● Data for analysis
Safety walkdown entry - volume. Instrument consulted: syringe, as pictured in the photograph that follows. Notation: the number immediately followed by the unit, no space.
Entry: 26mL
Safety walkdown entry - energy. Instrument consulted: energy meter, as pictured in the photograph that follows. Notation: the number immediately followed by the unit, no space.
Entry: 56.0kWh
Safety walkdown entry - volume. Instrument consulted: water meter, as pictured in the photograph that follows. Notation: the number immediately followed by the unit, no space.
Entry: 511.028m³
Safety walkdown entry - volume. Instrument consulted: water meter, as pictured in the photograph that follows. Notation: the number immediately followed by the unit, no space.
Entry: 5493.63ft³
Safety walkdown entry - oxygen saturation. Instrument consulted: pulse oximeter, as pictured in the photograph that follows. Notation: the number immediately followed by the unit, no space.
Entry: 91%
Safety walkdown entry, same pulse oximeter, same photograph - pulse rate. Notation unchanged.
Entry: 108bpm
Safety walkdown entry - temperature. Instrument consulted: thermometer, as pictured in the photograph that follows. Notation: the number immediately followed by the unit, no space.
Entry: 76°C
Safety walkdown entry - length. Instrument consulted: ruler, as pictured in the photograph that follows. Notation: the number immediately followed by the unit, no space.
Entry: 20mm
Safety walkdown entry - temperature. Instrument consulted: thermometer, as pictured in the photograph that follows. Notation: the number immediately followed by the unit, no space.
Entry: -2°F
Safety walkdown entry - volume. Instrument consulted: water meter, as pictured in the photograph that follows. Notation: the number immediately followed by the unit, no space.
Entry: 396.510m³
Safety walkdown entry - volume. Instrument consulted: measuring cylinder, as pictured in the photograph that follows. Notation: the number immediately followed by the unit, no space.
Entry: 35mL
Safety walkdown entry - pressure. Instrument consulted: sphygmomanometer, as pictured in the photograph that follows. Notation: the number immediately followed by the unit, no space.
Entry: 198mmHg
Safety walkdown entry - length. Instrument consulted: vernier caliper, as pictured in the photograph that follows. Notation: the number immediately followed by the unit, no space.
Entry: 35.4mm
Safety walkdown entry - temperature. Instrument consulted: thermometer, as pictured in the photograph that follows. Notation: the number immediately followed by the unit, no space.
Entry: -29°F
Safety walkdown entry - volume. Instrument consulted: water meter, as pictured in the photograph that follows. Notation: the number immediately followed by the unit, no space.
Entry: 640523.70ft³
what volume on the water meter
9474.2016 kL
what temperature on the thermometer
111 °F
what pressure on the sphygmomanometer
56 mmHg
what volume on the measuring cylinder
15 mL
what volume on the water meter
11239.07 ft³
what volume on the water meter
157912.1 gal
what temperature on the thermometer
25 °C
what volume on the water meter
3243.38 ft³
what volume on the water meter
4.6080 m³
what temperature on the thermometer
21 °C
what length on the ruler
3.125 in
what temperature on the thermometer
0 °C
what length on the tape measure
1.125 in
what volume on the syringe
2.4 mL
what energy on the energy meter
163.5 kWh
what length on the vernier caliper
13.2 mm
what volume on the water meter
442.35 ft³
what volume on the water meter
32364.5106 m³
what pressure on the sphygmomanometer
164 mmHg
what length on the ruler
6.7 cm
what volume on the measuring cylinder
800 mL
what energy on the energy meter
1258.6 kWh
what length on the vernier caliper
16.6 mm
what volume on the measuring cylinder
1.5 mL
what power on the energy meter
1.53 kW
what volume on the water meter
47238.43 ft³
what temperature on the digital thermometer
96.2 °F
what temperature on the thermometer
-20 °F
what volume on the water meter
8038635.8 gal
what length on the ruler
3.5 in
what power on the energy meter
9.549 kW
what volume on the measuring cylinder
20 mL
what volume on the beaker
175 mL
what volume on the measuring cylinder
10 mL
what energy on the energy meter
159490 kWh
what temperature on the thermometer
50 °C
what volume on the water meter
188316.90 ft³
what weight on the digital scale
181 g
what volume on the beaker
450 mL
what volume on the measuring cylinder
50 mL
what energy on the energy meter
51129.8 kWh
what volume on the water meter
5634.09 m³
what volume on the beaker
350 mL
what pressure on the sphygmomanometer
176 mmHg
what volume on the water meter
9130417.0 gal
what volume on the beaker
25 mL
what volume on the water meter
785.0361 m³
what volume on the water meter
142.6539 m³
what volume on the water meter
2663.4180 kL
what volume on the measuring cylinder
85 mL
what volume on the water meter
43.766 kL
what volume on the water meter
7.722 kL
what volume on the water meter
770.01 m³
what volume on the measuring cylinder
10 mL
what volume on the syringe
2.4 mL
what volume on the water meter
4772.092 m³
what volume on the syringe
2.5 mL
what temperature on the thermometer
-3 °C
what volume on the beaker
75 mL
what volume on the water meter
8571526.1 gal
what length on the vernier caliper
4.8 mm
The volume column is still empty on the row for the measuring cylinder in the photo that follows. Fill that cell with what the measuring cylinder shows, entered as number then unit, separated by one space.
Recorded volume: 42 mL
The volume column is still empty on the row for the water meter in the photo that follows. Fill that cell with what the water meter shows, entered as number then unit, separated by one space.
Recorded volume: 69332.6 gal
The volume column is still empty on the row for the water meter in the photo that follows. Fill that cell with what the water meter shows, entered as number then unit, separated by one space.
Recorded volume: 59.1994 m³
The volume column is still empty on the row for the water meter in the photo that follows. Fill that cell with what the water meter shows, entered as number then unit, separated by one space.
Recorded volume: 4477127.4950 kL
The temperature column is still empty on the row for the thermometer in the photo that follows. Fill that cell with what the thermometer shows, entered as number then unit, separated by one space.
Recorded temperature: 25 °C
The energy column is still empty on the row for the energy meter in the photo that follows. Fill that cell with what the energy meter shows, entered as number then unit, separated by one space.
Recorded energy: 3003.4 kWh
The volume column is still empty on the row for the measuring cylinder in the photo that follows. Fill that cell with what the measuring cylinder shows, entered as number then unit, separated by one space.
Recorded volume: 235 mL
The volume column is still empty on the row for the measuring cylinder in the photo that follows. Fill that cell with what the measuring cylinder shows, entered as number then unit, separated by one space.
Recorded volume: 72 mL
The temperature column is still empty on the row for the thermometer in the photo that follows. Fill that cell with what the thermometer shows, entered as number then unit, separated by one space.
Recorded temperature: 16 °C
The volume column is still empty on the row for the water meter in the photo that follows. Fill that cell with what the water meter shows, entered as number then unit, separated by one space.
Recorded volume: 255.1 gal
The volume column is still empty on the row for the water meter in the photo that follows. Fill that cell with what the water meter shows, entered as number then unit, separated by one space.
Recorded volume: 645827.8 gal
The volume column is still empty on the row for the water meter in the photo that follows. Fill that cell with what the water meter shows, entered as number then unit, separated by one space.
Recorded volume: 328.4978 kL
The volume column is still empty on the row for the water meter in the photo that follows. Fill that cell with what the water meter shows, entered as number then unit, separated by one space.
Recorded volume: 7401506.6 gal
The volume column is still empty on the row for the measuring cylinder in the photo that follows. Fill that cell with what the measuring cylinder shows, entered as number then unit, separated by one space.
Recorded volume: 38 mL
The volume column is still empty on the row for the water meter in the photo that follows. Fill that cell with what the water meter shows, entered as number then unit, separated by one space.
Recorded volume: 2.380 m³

● Work to complete
Repeat all of the items above word for word, leaving nothing out and changing nothing.

● Task solution
Safety walkdown entry - volume. Instrument consulted: syringe, as pictured in the photograph that follows. Notation: the number immediately followed by the unit, no space.
Entry: 26mL
Safety walkdown entry - energy. Instrument consulted: energy meter, as pictured in the photograph that follows. Notation: the number immediately followed by the unit, no space.
Entry: 56.0kWh
Safety walkdown entry - volume. Instrument consulted: water meter, as pictured in the photograph that follows. Notation: the number immediately followed by the unit, no space.
Entry: 511.028m³
Safety walkdown entry - volume. Instrument consulted: water meter, as pictured in the photograph that follows. Notation: the number immediately followed by the unit, no space.
Entry: 5493.63ft³
Safety walkdown entry - oxygen saturation. Instrument consulted: pulse oximeter, as pictured in the photograph that follows. Notation: the number immediately followed by the unit, no space.
Entry: 91%
Safety walkdown entry, same pulse oximeter, same photograph - pulse rate. Notation unchanged.
Entry: 108bpm
Safety walkdown entry - temperature. Instrument consulted: thermometer, as pictured in the photograph that follows. Notation: the number immediately followed by the unit, no space.
Entry: 76°C
Safety walkdown entry - length. Instrument consulted: ruler, as pictured in the photograph that follows. Notation: the number immediately followed by the unit, no space.
Entry: 20mm
Safety walkdown entry - temperature. Instrument consulted: thermometer, as pictured in the photograph that follows. Notation: the number immediately followed by the unit, no space.
Entry: -2°F
Safety walkdown entry - volume. Instrument consulted: water meter, as pictured in the photograph that follows. Notation: the number immediately followed by the unit, no space.
Entry: 396.510m³
Safety walkdown entry - volume. Instrument consulted: measuring cylinder, as pictured in the photograph that follows. Notation: the number immediately followed by the unit, no space.
Entry: 35mL
Safety walkdown entry - pressure. Instrument consulted: sphygmomanometer, as pictured in the photograph that follows. Notation: the number immediately followed by the unit, no space.
Entry: 198mmHg
Safety walkdown entry - length. Instrument consulted: vernier caliper, as pictured in the photograph that follows. Notation: the number immediately followed by the unit, no space.
Entry: 35.4mm
Safety walkdown entry - temperature. Instrument consulted: thermometer, as pictured in the photograph that follows. Notation: the number immediately followed by the unit, no space.
Entry: -29°F
Safety walkdown entry - volume. Instrument consulted: water meter, as pictured in the photograph that follows. Notation: the number immediately followed by the unit, no space.
Entry: 640523.70ft³
what volume on the water meter
9474.2016 kL
what temperature on the thermometer
111 °F
what pressure on the sphygmomanometer
56 mmHg
what volume on the measuring cylinder
15 mL
what volume on the water meter
11239.07 ft³
what volume on the water meter
157912.1 gal
what temperature on the thermometer
25 °C
what volume on the water meter
3243.38 ft³
what volume on the water meter
4.6080 m³
what temperature on the thermometer
21 °C
what length on the ruler
3.125 in
what temperature on the thermometer
0 °C
what length on the tape measure
1.125 in
what volume on the syringe
2.4 mL
what energy on the energy meter
163.5 kWh
what length on the vernier caliper
13.2 mm
what volume on the water meter
442.35 ft³
what volume on the water meter
32364.5106 m³
what pressure on the sphygmomanometer
164 mmHg
what length on the ruler
6.7 cm
what volume on the measuring cylinder
800 mL
what energy on the energy meter
1258.6 kWh
what length on the vernier caliper
16.6 mm
what volume on the measuring cylinder
1.5 mL
what power on the energy meter
1.53 kW
what volume on the water meter
47238.43 ft³
what temperature on the digital thermometer
96.2 °F
what temperature on the thermometer
-20 °F
what volume on the water meter
8038635.8 gal
what length on the ruler
3.5 in
what power on the energy meter
9.549 kW
what volume on the measuring cylinder
20 mL
what volume on the beaker
175 mL
what volume on the measuring cylinder
10 mL
what energy on the energy meter
159490 kWh
what temperature on the thermometer
50 °C
what volume on the water meter
188316.90 ft³
what weight on the digital scale
181 g
what volume on the beaker
450 mL
what volume on the measuring cylinder
50 mL
what energy on the energy meter
51129.8 kWh
what volume on the water meter
5634.09 m³
what volume on the beaker
350 mL
what pressure on the sphygmomanometer
176 mmHg
what volume on the water meter
9130417.0 gal
what volume on the beaker
25 mL
what volume on the water meter
785.0361 m³
what volume on the water meter
142.6539 m³
what volume on the water meter
2663.4180 kL
what volume on the measuring cylinder
85 mL
what volume on the water meter
43.766 kL
what volume on the water meter
7.722 kL
what volume on the water meter
770.01 m³
what volume on the measuring cylinder
10 mL
what volume on the syringe
2.4 mL
what volume on the water meter
4772.092 m³
what volume on the syringe
2.5 mL
what temperature on the thermometer
-3 °C
what volume on the beaker
75 mL
what volume on the water meter
8571526.1 gal
what length on the vernier caliper
4.8 mm
The volume column is still empty on the row for the measuring cylinder in the photo that follows. Fill that cell with what the measuring cylinder shows, entered as number then unit, separated by one space.
Recorded volume: 42 mL
The volume column is still empty on the row for the water meter in the photo that follows. Fill that cell with what the water meter shows, entered as number then unit, separated by one space.
Recorded volume: 69332.6 gal
The volume column is still empty on the row for the water meter in the photo that follows. Fill that cell with what the water meter shows, entered as number then unit, separated by one space.
Recorded volume: 59.1994 m³
The volume column is still empty on the row for the water meter in the photo that follows. Fill that cell with what the water meter shows, entered as number then unit, separated by one space.
Recorded volume: 4477127.4950 kL
The temperature column is still empty on the row for the thermometer in the photo that follows. Fill that cell with what the thermometer shows, entered as number then unit, separated by one space.
Recorded temperature: 25 °C
The energy column is still empty on the row for the energy meter in the photo that follows. Fill that cell with what the energy meter shows, entered as number then unit, separated by one space.
Recorded energy: 3003.4 kWh
The volume column is still empty on the row for the measuring cylinder in the photo that follows. Fill that cell with what the measuring cylinder shows, entered as number then unit, separated by one space.
Recorded volume: 235 mL
The volume column is still empty on the row for the measuring cylinder in the photo that follows. Fill that cell with what the measuring cylinder shows, entered as number then unit, separated by one space.
Recorded volume: 72 mL
The temperature column is still empty on the row for the thermometer in the photo that follows. Fill that cell with what the thermometer shows, entered as number then unit, separated by one space.
Recorded temperature: 16 °C
The volume column is still empty on the row for the water meter in the photo that follows. Fill that cell with what the water meter shows, entered as number then unit, separated by one space.
Recorded volume: 255.1 gal
The volume column is still empty on the row for the water meter in the photo that follows. Fill that cell with what the water meter shows, entered as number then unit, separated by one space.
Recorded volume: 645827.8 gal
The volume column is still empty on the row for the water meter in the photo that follows. Fill that cell with what the water meter shows, entered as number then unit, separated by one space.
Recorded volume: 328.4978 kL
The volume column is still empty on the row for the water meter in the photo that follows. Fill that cell with what the water meter shows, entered as number then unit, separated by one space.
Recorded volume: 7401506.6 gal
The volume column is still empty on the row for the measuring cylinder in the photo that follows. Fill that cell with what the measuring cylinder shows, entered as number then unit, separated by one space.
Recorded volume: 38 mL
The volume column is still empty on the row for the water meter in the photo that follows. Fill that cell with what the water meter shows, entered as number then unit, separated by one space.
Recorded volume: 2.380 m³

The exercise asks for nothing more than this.